RECORDS FOR PROCESSING section start

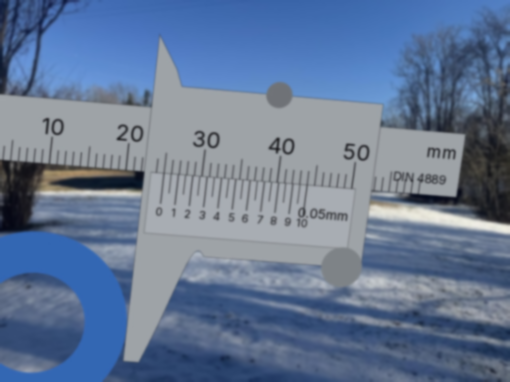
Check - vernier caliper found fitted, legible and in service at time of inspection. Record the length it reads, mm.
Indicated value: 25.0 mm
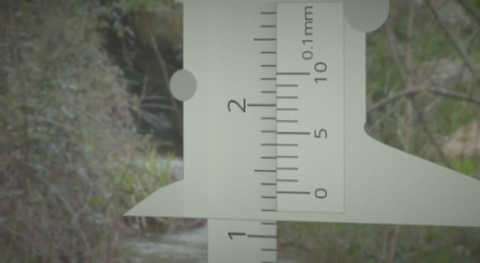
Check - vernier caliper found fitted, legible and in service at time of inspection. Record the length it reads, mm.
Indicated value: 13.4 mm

RECORDS FOR PROCESSING section end
RECORDS FOR PROCESSING section start

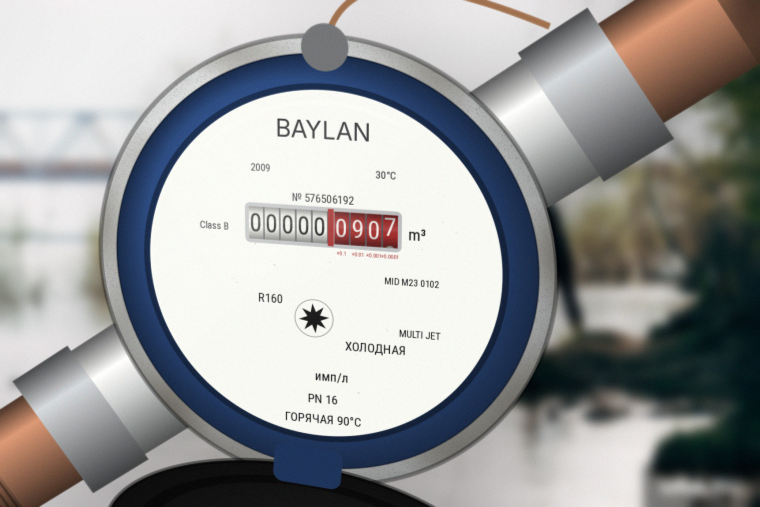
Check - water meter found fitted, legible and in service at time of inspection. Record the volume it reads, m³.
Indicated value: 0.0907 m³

RECORDS FOR PROCESSING section end
RECORDS FOR PROCESSING section start

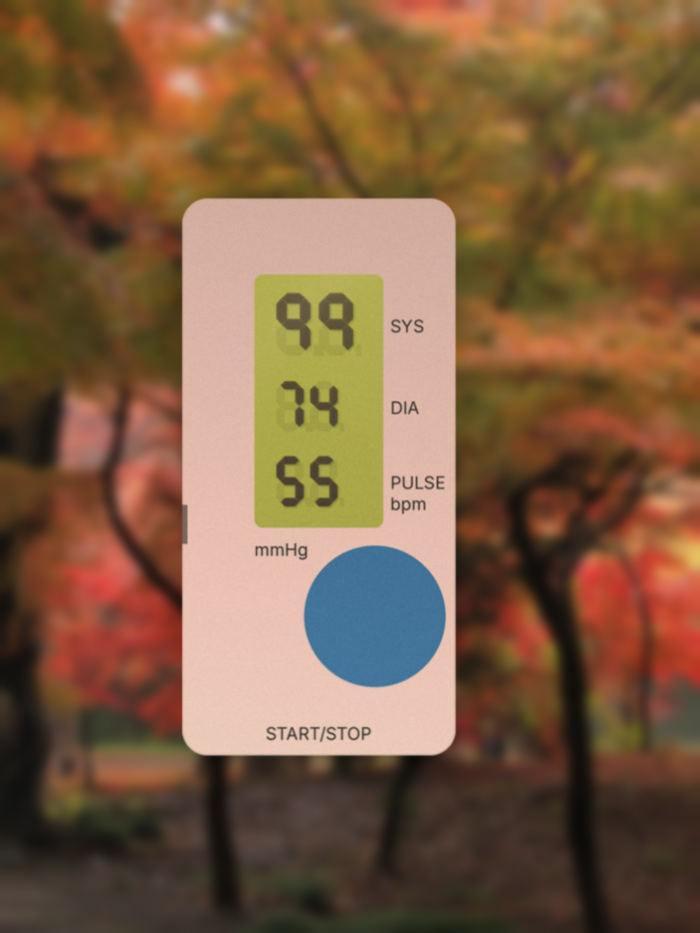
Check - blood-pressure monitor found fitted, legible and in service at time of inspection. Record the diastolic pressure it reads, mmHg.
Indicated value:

RECORDS FOR PROCESSING section end

TASK STATEMENT:
Turn the lines starting at the one containing "Check - water" and ending at the one containing "Indicated value: 0.0907 m³" into a numbered list, with both of those lines included and blank lines left out.

WRITTEN SOLUTION:
1. Check - water meter found fitted, legible and in service at time of inspection. Record the volume it reads, m³.
2. Indicated value: 0.0907 m³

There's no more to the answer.